62 N.C.App. at 681, 303 S.E.2d at 427–28. Thus, "cohabitation by one party to a separation agreement does not necessarily invalidate the agreement or relieve a party of his support obligations thereunder." Id. at 681, 303 S.E.2d at 427.
Defendant's only argument against reliance on Sethness and Riddle is that those cases were decided prior to the amendments to N.C. Gen.Stat. § 50–16.9. Yet, in Jones v. Jones, 144 N.C.App. 595, 548 S.E.2d 565 (2001), decided after the amendment to N.C. Gen.Stat. § 50–16.9, the Court continued to emphasize that contractual alimony in a separation agreement was not affected by the plaintiff's cohabitation. 144 N.C.App. at 601, 548 S.E.2d at 568. "[T]he separation agreement is preserved as a contract and remains enforceable and modifiable only under traditional contract principles." Id. at 601, 548 S.E.2d at 569. Whether or not the discussion of contractual alimony in Jones is dicta, we find that the distinction between contractual and court ordered support is still significant and, as discussed, hold N.C. Gen.Stat. § 50–16.9 reflects only the policy with regard to court ordered support. Thus, the result in this case is no different than in Sethness and Riddle.

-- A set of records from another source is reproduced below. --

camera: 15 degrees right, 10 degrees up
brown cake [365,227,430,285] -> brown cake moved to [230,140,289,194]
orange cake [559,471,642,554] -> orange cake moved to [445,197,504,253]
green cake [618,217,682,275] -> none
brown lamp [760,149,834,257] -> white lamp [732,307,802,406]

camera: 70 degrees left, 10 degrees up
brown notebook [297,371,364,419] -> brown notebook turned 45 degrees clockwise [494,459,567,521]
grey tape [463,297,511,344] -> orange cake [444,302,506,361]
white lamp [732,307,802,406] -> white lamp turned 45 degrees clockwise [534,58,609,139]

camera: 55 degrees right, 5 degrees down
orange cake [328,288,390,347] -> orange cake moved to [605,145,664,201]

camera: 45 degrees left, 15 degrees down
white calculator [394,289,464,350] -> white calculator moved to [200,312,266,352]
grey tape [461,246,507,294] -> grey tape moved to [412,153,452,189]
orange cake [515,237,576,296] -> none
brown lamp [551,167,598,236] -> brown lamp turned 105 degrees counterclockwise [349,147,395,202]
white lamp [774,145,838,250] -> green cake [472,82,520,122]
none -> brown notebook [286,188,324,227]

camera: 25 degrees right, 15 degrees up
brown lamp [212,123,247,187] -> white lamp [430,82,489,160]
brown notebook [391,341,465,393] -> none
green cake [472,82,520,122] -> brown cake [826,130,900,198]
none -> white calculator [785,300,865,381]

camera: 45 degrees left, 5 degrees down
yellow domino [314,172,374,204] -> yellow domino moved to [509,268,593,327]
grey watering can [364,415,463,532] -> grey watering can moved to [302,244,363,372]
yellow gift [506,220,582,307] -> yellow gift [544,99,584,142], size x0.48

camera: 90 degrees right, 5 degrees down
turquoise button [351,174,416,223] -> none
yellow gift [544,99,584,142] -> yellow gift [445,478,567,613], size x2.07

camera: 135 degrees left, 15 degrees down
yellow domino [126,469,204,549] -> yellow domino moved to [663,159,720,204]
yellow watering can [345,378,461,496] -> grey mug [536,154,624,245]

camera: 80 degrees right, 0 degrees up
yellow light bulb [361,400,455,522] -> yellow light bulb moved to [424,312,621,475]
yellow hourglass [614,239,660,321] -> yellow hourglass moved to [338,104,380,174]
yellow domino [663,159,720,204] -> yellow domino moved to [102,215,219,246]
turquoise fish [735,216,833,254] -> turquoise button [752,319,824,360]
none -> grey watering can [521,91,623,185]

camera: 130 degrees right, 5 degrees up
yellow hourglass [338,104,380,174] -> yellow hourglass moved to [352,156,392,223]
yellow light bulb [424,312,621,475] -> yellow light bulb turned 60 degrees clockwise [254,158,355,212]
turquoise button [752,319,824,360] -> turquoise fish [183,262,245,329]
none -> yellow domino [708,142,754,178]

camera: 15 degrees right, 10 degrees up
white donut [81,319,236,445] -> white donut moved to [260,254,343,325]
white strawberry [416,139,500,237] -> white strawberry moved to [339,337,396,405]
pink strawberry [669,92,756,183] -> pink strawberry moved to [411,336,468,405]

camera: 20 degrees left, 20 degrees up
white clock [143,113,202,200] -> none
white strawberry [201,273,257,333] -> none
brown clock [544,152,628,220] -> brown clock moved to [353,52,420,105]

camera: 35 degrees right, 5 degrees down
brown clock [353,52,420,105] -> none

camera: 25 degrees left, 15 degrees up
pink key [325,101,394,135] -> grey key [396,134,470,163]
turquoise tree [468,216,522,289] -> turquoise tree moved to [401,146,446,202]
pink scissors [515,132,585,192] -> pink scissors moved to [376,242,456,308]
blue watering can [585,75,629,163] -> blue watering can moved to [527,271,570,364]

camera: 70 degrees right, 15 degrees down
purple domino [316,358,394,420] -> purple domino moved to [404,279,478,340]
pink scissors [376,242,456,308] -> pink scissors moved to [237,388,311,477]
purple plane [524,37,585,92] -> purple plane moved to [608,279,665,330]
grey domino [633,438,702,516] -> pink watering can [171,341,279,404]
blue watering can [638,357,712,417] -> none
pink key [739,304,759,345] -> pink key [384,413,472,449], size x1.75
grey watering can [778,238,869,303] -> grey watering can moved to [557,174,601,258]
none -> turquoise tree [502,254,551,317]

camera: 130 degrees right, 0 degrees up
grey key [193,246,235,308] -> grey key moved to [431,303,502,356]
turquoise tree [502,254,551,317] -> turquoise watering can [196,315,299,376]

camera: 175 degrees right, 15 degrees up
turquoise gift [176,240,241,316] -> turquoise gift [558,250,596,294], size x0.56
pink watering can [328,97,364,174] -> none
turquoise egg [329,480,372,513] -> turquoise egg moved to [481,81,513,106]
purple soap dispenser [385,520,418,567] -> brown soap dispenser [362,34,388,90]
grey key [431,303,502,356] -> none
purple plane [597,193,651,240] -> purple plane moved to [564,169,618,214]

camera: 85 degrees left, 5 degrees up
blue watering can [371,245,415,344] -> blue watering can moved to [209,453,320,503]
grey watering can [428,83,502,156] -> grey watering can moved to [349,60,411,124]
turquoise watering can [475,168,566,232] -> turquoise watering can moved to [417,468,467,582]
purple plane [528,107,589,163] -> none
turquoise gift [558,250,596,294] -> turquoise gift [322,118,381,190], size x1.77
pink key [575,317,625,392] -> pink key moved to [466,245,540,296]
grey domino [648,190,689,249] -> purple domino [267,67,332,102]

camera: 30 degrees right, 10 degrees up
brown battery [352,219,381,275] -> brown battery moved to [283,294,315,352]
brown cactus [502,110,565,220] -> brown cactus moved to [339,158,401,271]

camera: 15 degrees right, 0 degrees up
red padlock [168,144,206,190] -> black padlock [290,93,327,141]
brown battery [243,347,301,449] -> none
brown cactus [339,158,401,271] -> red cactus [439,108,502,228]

In this case, where the parties included specific events in the agreement to terminate alimony, agreed that the parties were to live separate and apart as if they were single and unmarried, and agreed the agreement would not become part of a divorce judgment, we hold defendant is bound by the terms of the agreement.
III. Conclusion
For the reasons discussed, we hold trial court did not err in denying defendant's motion for summary judgment and affirm the order of the trial court.
AFFIRMED.
Chief Judge McGEE and Judge CALABRIA concur.